Horváth Restaurant Berlin
Steffen Sinzinger 
Tucked along the charming Paul-Lincke-Ufer in Berlin’s lively Kreuzberg district, Horváth is the kind of restaurant that quietly reshapes the way diners think about fine dining. For nearly a century, this address has been woven into the creative fabric of the city, once home to the legendary “Exil,” a haunt frequented by cultural icons such as David Bowie, Iggy Pop, Helmut Newton and Jack Nicholson. Today, under the vision of chef Sebastian Frank, Horváth has transformed into one of Germany’s most compelling culinary destinations, holding two Michelin stars and a reputation for bold, thoughtful gastronomy.

At the heart of Horváth’s philosophy is what Frank calls “emancipated vegetable cuisine.” Rather than treating vegetables as supporting players, the kitchen gives them the spotlight, drawing out their depth, aroma and natural complexity. Frank’s approach blends his Austrian culinary roots with inventive techniques, often pairing vegetables with subtle meat-based elements, spices or fermentation to create a balanced interplay of flavour and texture. The result is cuisine that feels both deeply rooted in tradition and unmistakably modern.

Horváth Restaurant Berlin
White Kitchen Studios
The restaurant itself mirrors this harmony between heritage and innovation. Following a renovation in 2021, Horváth combines historic wooden wall panels with contemporary design and a colourful mural by artist Jim Avignon. The centrepiece is a striking floor-to-ceiling glass kitchen, allowing guests to witness the quiet choreography of the culinary team as dishes come to life. In the warmer months, the intimate garden terrace beneath grapevines offers a relaxed setting that feels worlds away from the city’s urban energy.

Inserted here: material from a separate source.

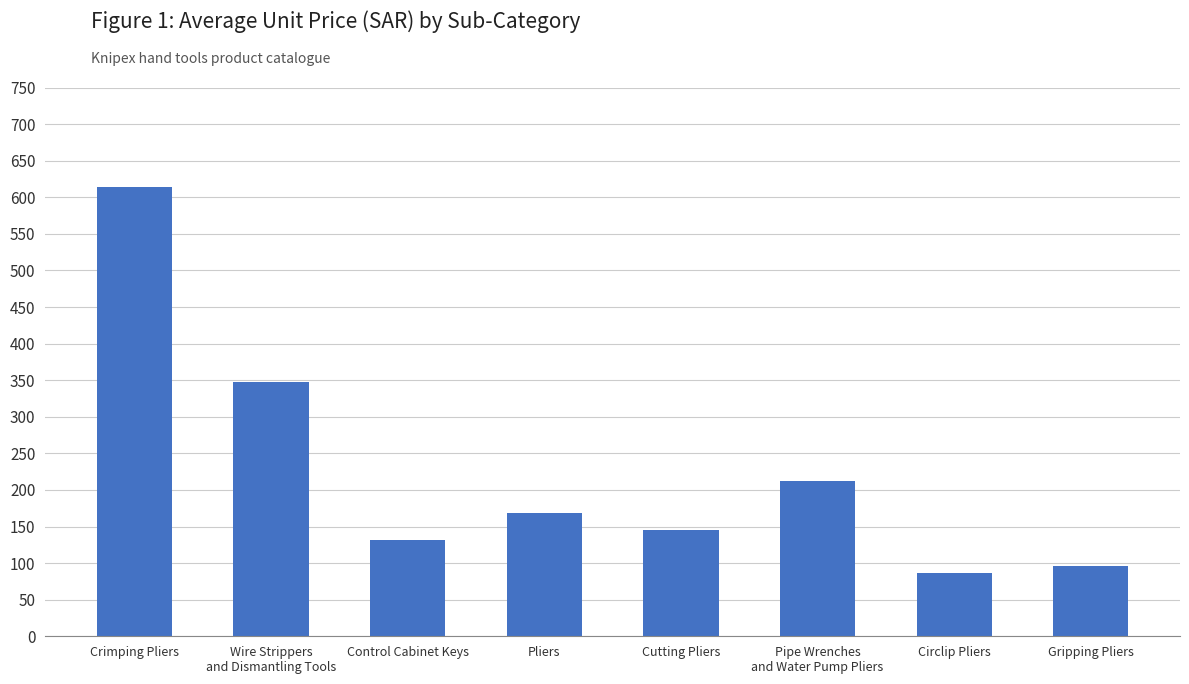

Reading left to right, extract all data points from this chart.

Crimping Pliers=614	Wire Strippers
and Dismantling Tools=347	Control Cabinet Keys=131	Pliers=169	Cutting Pliers=145	Pipe Wrenches
and Water Pump Pliers=212	Circlip Pliers=87	Gripping Pliers=96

Frank’s journey to this point is as compelling as the cuisine itself. Raised in Lower Austria, he trained in some of the region’s most respected kitchens, including Vienna’s celebrated Steirereck, before moving to Berlin in 2010 to shape his own culinary identity. Within a year, his work at Horváth earned its first Michelin star. Today, alongside his wife Jeannine Frank, who oversees the restaurant’s operations, he has cultivated an experience that is both refined and warmly unpretentious, a rare balance in the world of haute cuisine.

Horváth Restaurant Berlin
Julian Redondo Bueno

Dining at Horváth is less about spectacle and more about intellectual curiosity and sensory exploration. Each course feels like a carefully composed reflection on seasonality, terroir and the chef’s personal history. It is food that invites conversation, about flavour, about memory, and about the evolving role of vegetables in contemporary gastronomy.

For travellers seeking the soul of Berlin’s culinary scene, Horváth offers something rare: a restaurant that is both rooted in its history and boldly forward-looking. In a city known for constant reinvention, this quietly revolutionary kitchen proves that the most powerful innovation sometimes comes from looking at the humble vegetable with entirely new eyes.